Recessions are like bad illnesses. They strike hard, debilitate the patient and require a long time for full recovery. Even after the illness is gone, the patient remains weaker than before.
Fiscal recessions cripple governments when they happen, then require years of painful recovery, as we're seeing across Canada and, especially, in other countries with weaker economies and worse budgetary problems.
This week, Ontario produced a budget of spending cutbacks because of a yawning deficit. But the province's underlying troubles can be traced to two bad recessions, one in the early 1990s, the other in 2008-2009.
In 1990-1991, Ontario's debt-to-GDP ratio was a very manageable 13.6 per cent. Then came a brutal recession. Bob Rae was premier of an NDP government. By the time he left office, the ratio had more than doubled, to 28 per cent.
The ratio stayed in the range of 26 per cent to 32 per cent until the 2008-2009 recession, when it soared to 38 per cent, where it stands today, about three times higher than in 1990-1991. Even after the cuts in this week's Ontario budget work their way through the government's spending, the ratio will still be 39 per cent in 2017-2018, when the budget is supposed to be in balance.
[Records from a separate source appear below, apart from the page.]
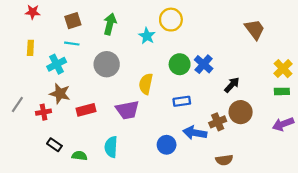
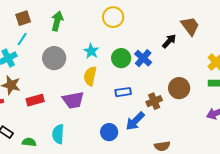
cyan star: (147, 36) -> (91, 51), moved
cyan line: (72, 44) -> (22, 39), turned -64
black arrow: (232, 85) -> (169, 41), moved
brown circle: (241, 112) -> (179, 88), moved
brown cross: (218, 122) -> (154, 101), moved
blue arrow: (195, 133) -> (135, 121), turned -55

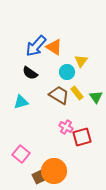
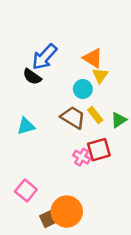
orange triangle: (54, 47) -> (93, 58), moved
black semicircle: (30, 73) -> (32, 77), moved
green triangle: (96, 97) -> (119, 120), turned 32
red square: (82, 137) -> (99, 150), moved

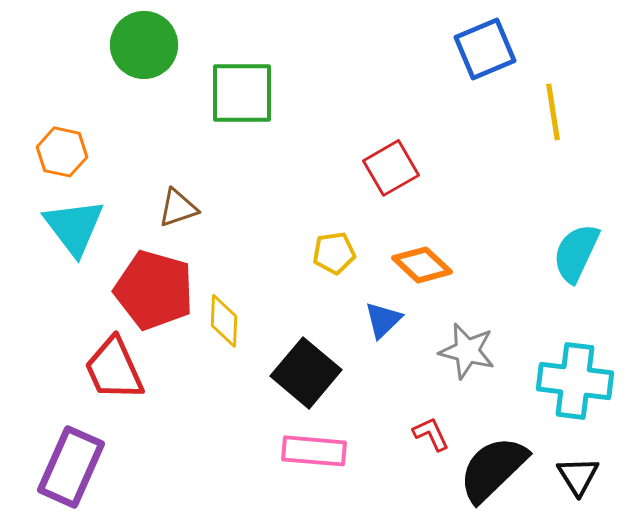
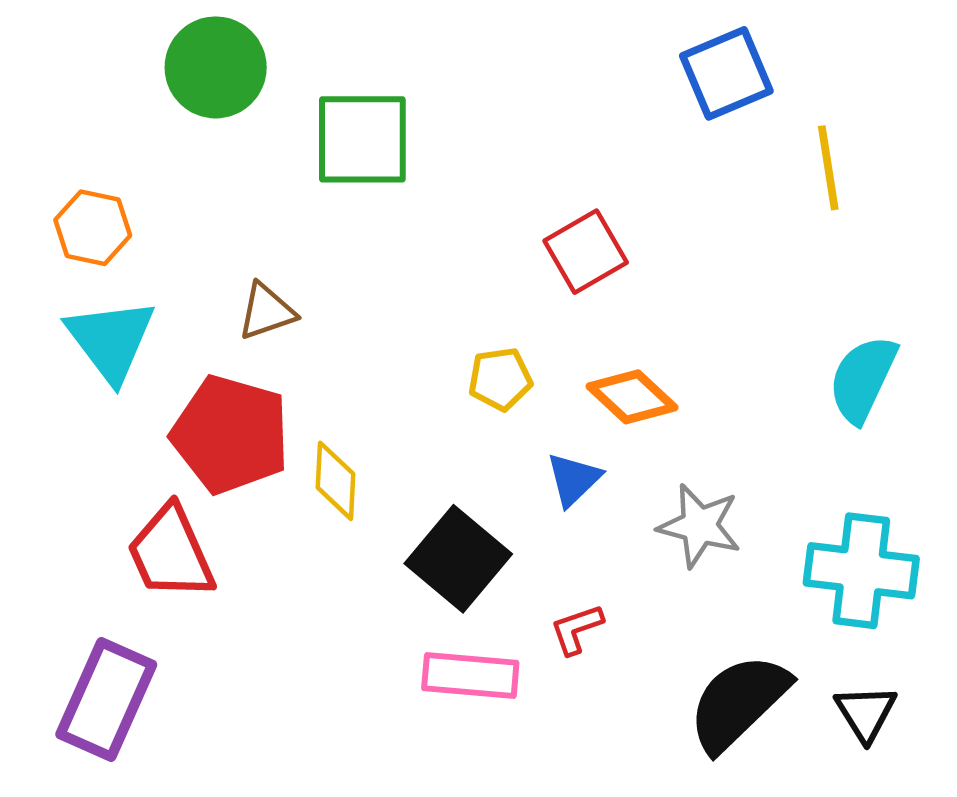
red L-shape: (431, 434) -> (577, 629), moved, turned -84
These figures tell three tales. First, two recessions badly hurt Ontario's fiscal position, and recovery from both was painful and long. Second, governments in good times couldn't wrestle down the debt ratio; the new norm was a higher debt-to-GDP ratio. Third, recessions drove up spending, as governments tried to pour money into a faltering economy, but then governments kept spending even though the economy had recovered.
Keynesian economics – spend in bad times, retrench in good times – got applied inconsistently. In bad times, governments properly upped spending; in good times, they couldn't pull back. They took whatever surpluses appeared and spent most of it on new programs, higher wages and pensions for government employees.
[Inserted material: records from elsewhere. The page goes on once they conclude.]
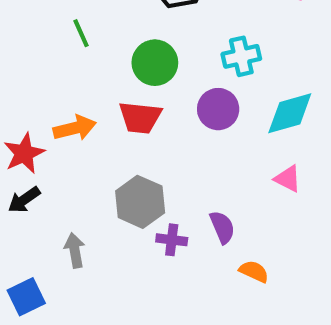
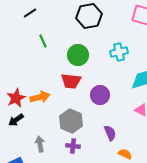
purple circle: (218, 109) -> (100, 95), moved
orange arrow: (75, 128) -> (40, 97), moved
purple cross: (172, 240) -> (73, 146), moved

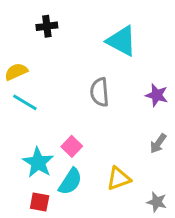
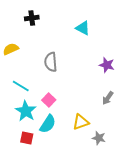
cyan triangle: (122, 41) -> (83, 28), size x0.7
gray semicircle: (100, 92) -> (51, 62), moved
cyan line: (25, 102) -> (21, 86), moved
gray star: (157, 202) -> (99, 138), moved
Those employees then assumed their own new norm in the form of these improved benefits and, through their unions, professional associations and work rules, fought to protect their gains.
A variation of the same occurred in Ottawa. The federal government's debt ratio had been in decline since the Chrétien-Martin budgets of 1995. The 2008-2009 recession reversed that trend. It will now take the rest of the Harper government's term to bring the ratio back to where it was before the recession. Like other governments, the Conservatives spent most of the surplus inherited from the Liberals on new programs, higher transfers, more civil servants and soldiers, and tax cuts.
What economists call "deleveraging," a fancy name for debt reduction, becomes an essential priority of government following recessions. The longer a government waits to deal with a deficit/debt situation, the more painful the remedies when they're applied.
Sometimes, when governments begin to tackle their debt, the economy hasn't fully recovered from the effects of recession. So cutbacks can slow down recovery, as is evident in some European countries whose unemployment rates are high, growth rates are slow, but deficits are huge.
The alternative strategy consists of continuing to spend to stimulate the economy, at the cost of higher deficits and accumulated debt – which risks even more wrenching downward spending adjustments and/or tax increases later.
In Canada, where the deficit/debt situation is comparatively better, governments still find it hard to curtail spending in the way best designed to lower the baseline of that spending: by eliminating or sharply curtailing programs. This option is just too painful politically.
So the Ontario and federal budgets were less about cutting programs than seeking to deliver existing programs more efficiently while restraining the number of employees, their remuneration and their pensions.
The same thing happened in New Brunswick, a small province with a huge debt ($10.8-billion) and deficit ($471-million), both worsened by the recession. The government, trying to balance the books by 2014-2015, is counting on much-ballyhooed efficiency gains, consolidations and new delivery systems. Good luck to it.